ON MY MIND
MILLARD ARNOLD: The folly of rankings
The problem with surveys based on reputation, as Malcolm Gladwell wrote, is that they’re essentially just a compendium of prejudices
On behalf of the Sunday Times, market research agency Kantar TNS recently conducted a poll of 3,500 people older than 18 to determine the best fast-food restaurant in SA. The winner was KFC, which also won the overall grand prix award, making it SA’s favourite brand.
In its media release, Kantar said that not only were 3,500 people polled to find the winners for the 32 different consumer categories, but "468 business leaders and decision makers were interviewed to establish the top brands across 12 business categories".
It was a marvellously impressive exercise with an equally satisfying result: a thorough, systematic and exhaustive methodology that identified the number one brand in SA.
As a society, we like knowing what is considered the best, so surveys resonate; we love to argue over who is first or last, who is top or who hasn’t got a clue.
So, it was with great interest that I read the Financial Mail’s annual ranking of business schools. I must say, I have a more than passing curiosity, given that I serve as the CEO of the SA Business Schools Association.
The survey was intriguing: there were numerous charts that demonstrated with some earnestness that careful consideration had gone into a process that helped determine SA’s business schools with the best reputation. A number of graduates were polled, private sector executives were questioned and the schools were interviewed.
The central theme on which the business schools survey focused was the issue of reputation.
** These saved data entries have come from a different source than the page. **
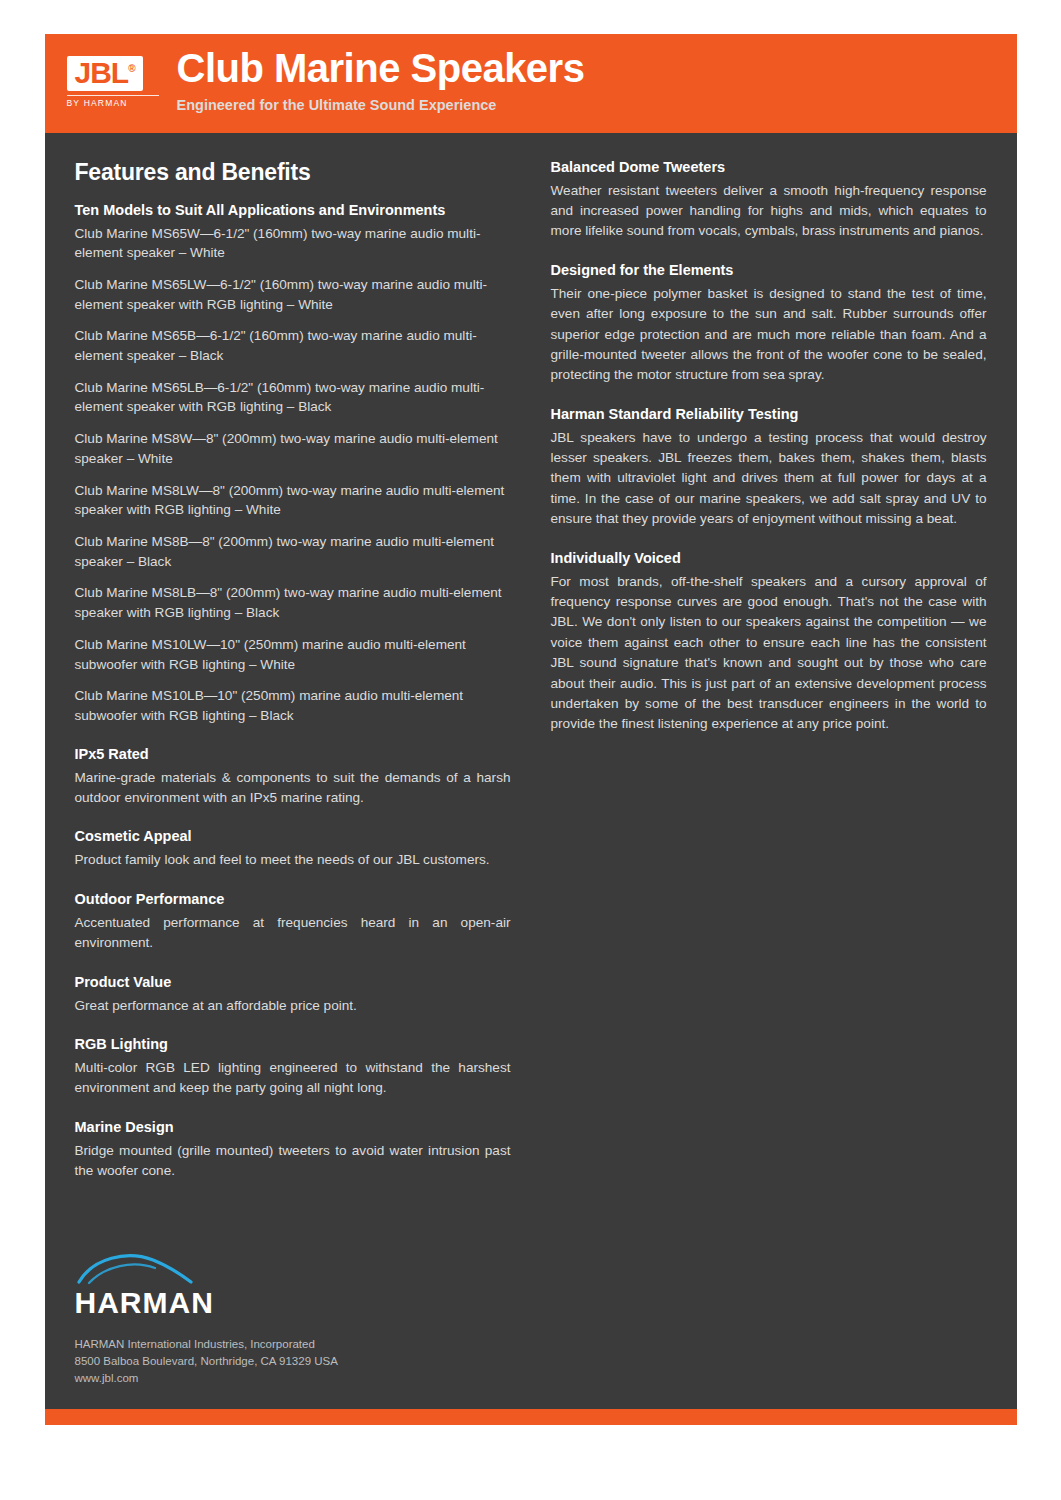JBL® by HARMAN
Club Marine Speakers
Engineered for the Ultimate Sound Experience
Features and Benefits
Ten Models to Suit All Applications and Environments
Club Marine MS65W—6-1/2" (160mm) two-way marine audio multi-element speaker – White
Club Marine MS65LW—6-1/2" (160mm) two-way marine audio multi-element speaker with RGB lighting – White
Club Marine MS65B—6-1/2" (160mm) two-way marine audio multi-element speaker – Black
Club Marine MS65LB—6-1/2" (160mm) two-way marine audio multi-element speaker with RGB lighting – Black
Club Marine MS8W—8" (200mm) two-way marine audio multi-element speaker – White
Club Marine MS8LW—8" (200mm) two-way marine audio multi-element speaker with RGB lighting – White
Club Marine MS8B—8" (200mm) two-way marine audio multi-element speaker – Black
Club Marine MS8LB—8" (200mm) two-way marine audio multi-element speaker with RGB lighting – Black
Club Marine MS10LW—10" (250mm) marine audio multi-element subwoofer with RGB lighting – White
Club Marine MS10LB—10" (250mm) marine audio multi-element subwoofer with RGB lighting – Black
IPx5 Rated
Marine-grade materials & components to suit the demands of a harsh outdoor environment with an IPx5 marine rating.
Cosmetic Appeal
Product family look and feel to meet the needs of our JBL customers.
Outdoor Performance
Accentuated performance at frequencies heard in an open-air environment.
Product Value
Great performance at an affordable price point.
RGB Lighting
Multi-color RGB LED lighting engineered to withstand the harshest environment and keep the party going all night long.
Marine Design
Bridge mounted (grille mounted) tweeters to avoid water intrusion past the woofer cone.
Balanced Dome Tweeters
Weather resistant tweeters deliver a smooth high-frequency response and increased power handling for highs and mids, which equates to more lifelike sound from vocals, cymbals, brass instruments and pianos.
Designed for the Elements
Their one-piece polymer basket is designed to stand the test of time, even after long exposure to the sun and salt. Rubber surrounds offer superior edge protection and are much more reliable than foam. And a grille-mounted tweeter allows the front of the woofer cone to be sealed, protecting the motor structure from sea spray.
Harman Standard Reliability Testing
JBL speakers have to undergo a testing process that would destroy lesser speakers. JBL freezes them, bakes them, shakes them, blasts them with ultraviolet light and drives them at full power for days at a time. In the case of our marine speakers, we add salt spray and UV to ensure that they provide years of enjoyment without missing a beat.
Individually Voiced
For most brands, off-the-shelf speakers and a cursory approval of frequency response curves are good enough. That's not the case with JBL. We don't only listen to our speakers against the competition — we voice them against each other to ensure each line has the consistent JBL sound signature that's known and sought out by those who care about their audio. This is just part of an extensive development process undertaken by some of the best transducer engineers in the world to provide the finest listening experience at any price point.
HARMAN
HARMAN International Industries, Incorporated
8500 Balboa Boulevard, Northridge, CA 91329 USA
www.jbl.com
In this day and age, it may well be of paramount importance. However, if you’re convinced a good reputation is a sure-fire indication of quality, you would do well to remember that, until recently, Bell Pottinger, KPMG and McKinsey all enjoyed significant prestige.
With business schools, there is a certain gibberish in equating reputation with quality. It is quality that determines excellence. Ideally, reputation follows quality.
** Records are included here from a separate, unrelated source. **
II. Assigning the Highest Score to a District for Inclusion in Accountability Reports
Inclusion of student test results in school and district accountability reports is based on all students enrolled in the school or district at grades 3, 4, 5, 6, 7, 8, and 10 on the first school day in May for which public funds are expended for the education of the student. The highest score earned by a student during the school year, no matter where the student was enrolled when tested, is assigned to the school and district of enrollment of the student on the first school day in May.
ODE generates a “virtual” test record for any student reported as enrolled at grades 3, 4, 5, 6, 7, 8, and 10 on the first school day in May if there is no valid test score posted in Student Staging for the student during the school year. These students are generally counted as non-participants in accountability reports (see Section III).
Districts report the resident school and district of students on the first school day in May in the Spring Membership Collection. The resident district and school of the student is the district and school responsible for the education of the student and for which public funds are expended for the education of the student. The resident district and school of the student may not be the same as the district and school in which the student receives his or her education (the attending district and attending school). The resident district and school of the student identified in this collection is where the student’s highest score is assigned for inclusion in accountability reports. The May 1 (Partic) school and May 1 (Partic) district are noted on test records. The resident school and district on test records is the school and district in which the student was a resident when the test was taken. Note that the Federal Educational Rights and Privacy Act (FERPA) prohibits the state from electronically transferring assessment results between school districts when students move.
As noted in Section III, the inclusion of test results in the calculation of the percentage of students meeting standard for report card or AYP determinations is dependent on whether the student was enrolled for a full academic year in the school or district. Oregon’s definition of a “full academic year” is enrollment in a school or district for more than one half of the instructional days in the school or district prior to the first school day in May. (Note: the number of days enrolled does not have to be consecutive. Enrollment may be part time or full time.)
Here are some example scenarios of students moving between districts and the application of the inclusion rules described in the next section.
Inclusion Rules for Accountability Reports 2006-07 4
The difficulty with the rankings is that they fail to address the fundamental issue of what constitutes quality education. The fact is, there is no satisfactory way to measure the quality of an institution — to determine how well it does in challenging, inspiring and educating its students.
The inherent use of reputation as a synonym for quality is dangerously misleading
Unfortunately, the relationship between reputation and quality is never addressed or articulated in the Financial Mail survey. Consequently, to conflate reputation with quality is an unforgivable mistake.
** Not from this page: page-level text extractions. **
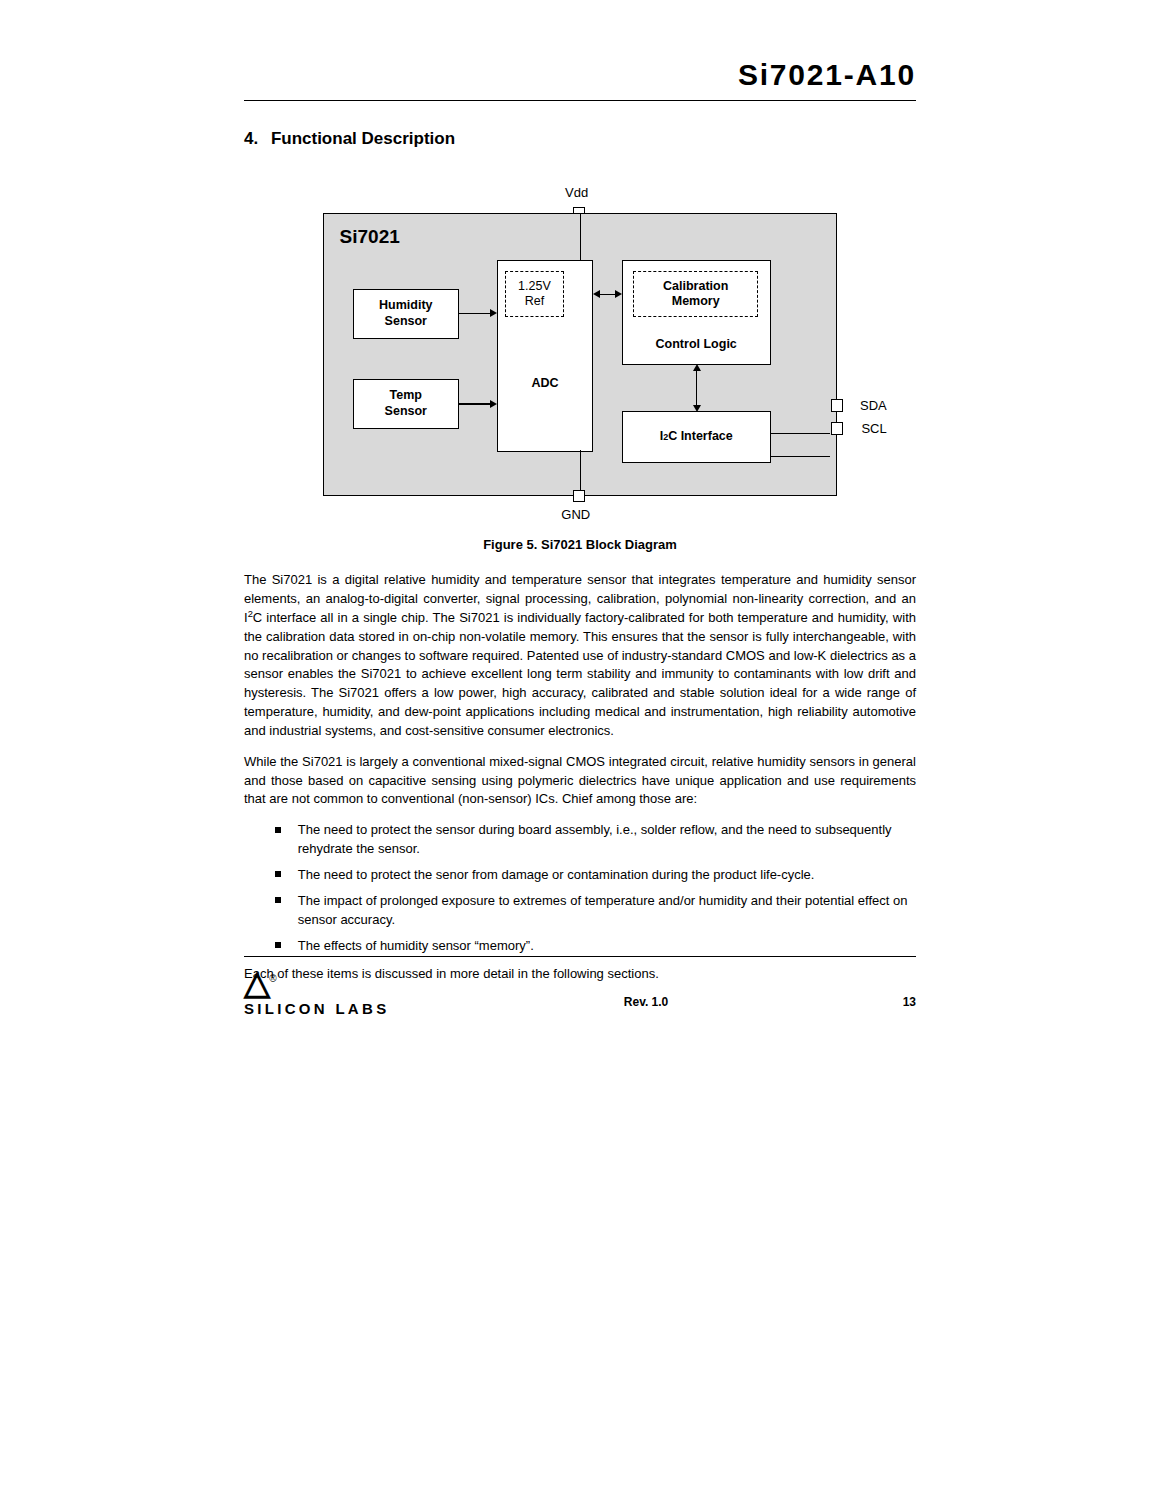Si7021-A10
4. Functional Description
Vdd
Si7021
Humidity
Sensor
Temp
Sensor
ADC
1.25V
Ref
Control Logic
Calibration
Memory
I2C Interface
GND
SDA
SCL
Figure 5. Si7021 Block Diagram
The Si7021 is a digital relative humidity and temperature sensor that integrates temperature and humidity sensor elements, an analog-to-digital converter, signal processing, calibration, polynomial non-linearity correction, and an I2C interface all in a single chip. The Si7021 is individually factory-calibrated for both temperature and humidity, with the calibration data stored in on-chip non-volatile memory. This ensures that the sensor is fully interchangeable, with no recalibration or changes to software required. Patented use of industry-standard CMOS and low-K dielectrics as a sensor enables the Si7021 to achieve excellent long term stability and immunity to contaminants with low drift and hysteresis. The Si7021 offers a low power, high accuracy, calibrated and stable solution ideal for a wide range of temperature, humidity, and dew-point applications including medical and instrumentation, high reliability automotive and industrial systems, and cost-sensitive consumer electronics.
While the Si7021 is largely a conventional mixed-signal CMOS integrated circuit, relative humidity sensors in general and those based on capacitive sensing using polymeric dielectrics have unique application and use requirements that are not common to conventional (non-sensor) ICs. Chief among those are:
The need to protect the sensor during board assembly, i.e., solder reflow, and the need to subsequently rehydrate the sensor.
The need to protect the senor from damage or contamination during the product life-cycle.
The impact of prolonged exposure to extremes of temperature and/or humidity and their potential effect on sensor accuracy.
The effects of humidity sensor “memory”.
Each of these items is discussed in more detail in the following sections.
△®
SILICON LABS
Rev. 1.0
13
I am an enormous fan of Malcolm Gladwell’s incisive intellect and penetrating analysis.
Writing for the New Yorker magazine, Gladwell wrote: "Sound judgments of educational quality have to be based on specific, hard-to-observe features. But reputational ratings are simply inferences from broad, readily observable features of an institution’s identity such as its history, its prominence in the media or the elegance of its architecture. They are prejudices."
The difficulty is that no matter how objective they try to be, rankings drive reputation. What is missing from the survey is some definitive way of measuring educational outcomes. Without some way to determine quality, as Gladwell says, "our rankings are inherently arbitrary".
Fanning the flames of elitism
Rankings are a disservice to the schools, too. The survey attempts to distil the complexities of multiple institutions down to a single figure without taking into consideration a multitude of extraneous factors, such as costs, location, context, size and student profile.
In an environment in which issues of accessibility and affordability have reached crisis point, the implicit ideology couched in reputation fans the flames of elitism.
Rankings in and of themselves are not necessarily a problem. In this case, however, the inherent use of reputation as a synonym for quality is dangerously misleading.
A survey that really addresses the value of business schools to the advancement of SA society would be a far better and more useful contribution than rankings based on reputation.